↓↓↓

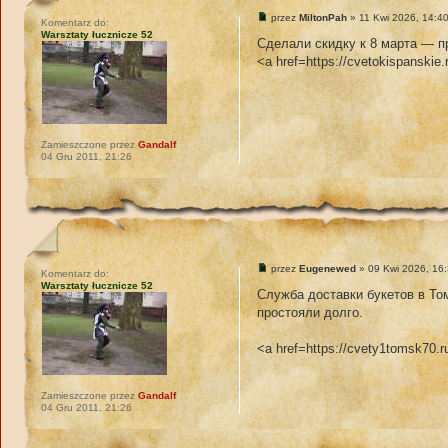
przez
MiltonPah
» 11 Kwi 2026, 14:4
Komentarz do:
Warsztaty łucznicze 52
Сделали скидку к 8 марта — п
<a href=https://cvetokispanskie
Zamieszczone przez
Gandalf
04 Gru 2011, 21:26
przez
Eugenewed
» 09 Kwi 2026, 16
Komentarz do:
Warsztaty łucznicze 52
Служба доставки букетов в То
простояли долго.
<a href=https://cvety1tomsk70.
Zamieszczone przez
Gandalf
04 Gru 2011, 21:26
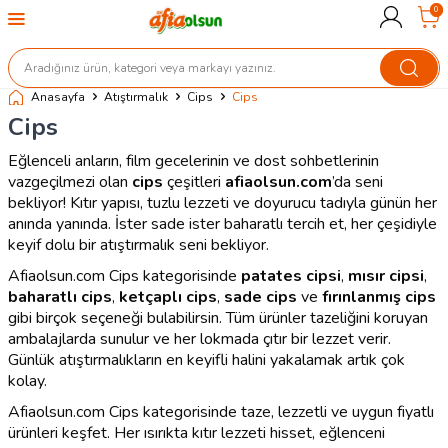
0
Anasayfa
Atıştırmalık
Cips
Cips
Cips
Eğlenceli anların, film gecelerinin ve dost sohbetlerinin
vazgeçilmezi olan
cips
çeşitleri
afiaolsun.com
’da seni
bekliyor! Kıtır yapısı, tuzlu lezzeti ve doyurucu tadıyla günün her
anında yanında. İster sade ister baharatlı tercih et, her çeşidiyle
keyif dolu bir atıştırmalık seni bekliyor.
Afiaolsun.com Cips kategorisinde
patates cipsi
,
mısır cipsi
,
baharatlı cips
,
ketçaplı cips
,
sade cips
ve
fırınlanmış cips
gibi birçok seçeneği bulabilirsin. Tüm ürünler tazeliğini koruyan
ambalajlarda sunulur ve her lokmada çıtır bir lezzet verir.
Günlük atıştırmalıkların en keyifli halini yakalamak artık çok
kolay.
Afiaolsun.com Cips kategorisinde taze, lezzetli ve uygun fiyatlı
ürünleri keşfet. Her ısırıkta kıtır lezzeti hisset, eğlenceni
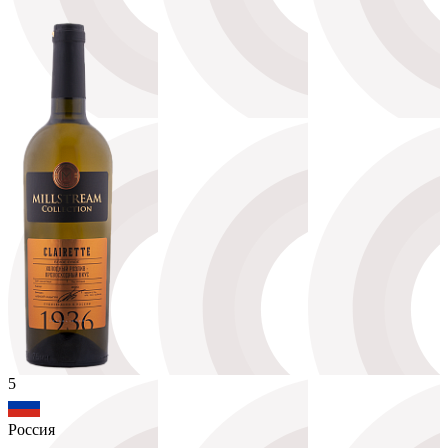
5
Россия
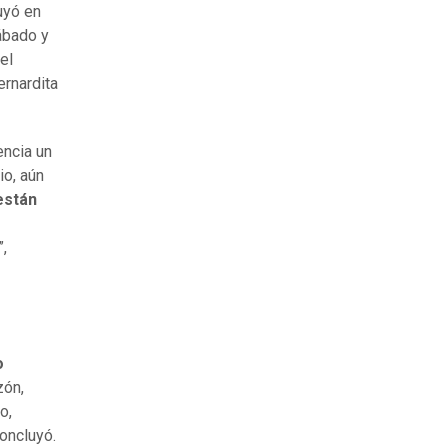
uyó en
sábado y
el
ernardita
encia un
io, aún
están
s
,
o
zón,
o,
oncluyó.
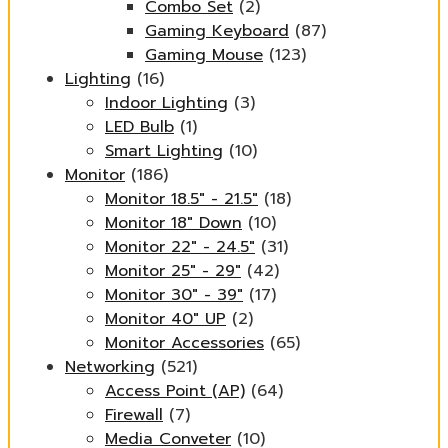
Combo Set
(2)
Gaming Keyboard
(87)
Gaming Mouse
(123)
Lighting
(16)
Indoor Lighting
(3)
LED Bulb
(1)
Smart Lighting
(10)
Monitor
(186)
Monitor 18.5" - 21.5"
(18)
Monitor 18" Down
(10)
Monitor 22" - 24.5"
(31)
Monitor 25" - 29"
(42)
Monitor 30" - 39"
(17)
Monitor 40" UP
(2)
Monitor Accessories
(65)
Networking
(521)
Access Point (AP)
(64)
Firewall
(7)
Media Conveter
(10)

↑↑↑

Search the listing above for the string "lezzeti" and copy each line that has it.

Output for this task:
bekliyor! Kıtır yapısı, tuzlu lezzeti ve doyurucu tadıyla günün her
ürünleri keşfet. Her ısırıkta kıtır lezzeti hisset, eğlenceni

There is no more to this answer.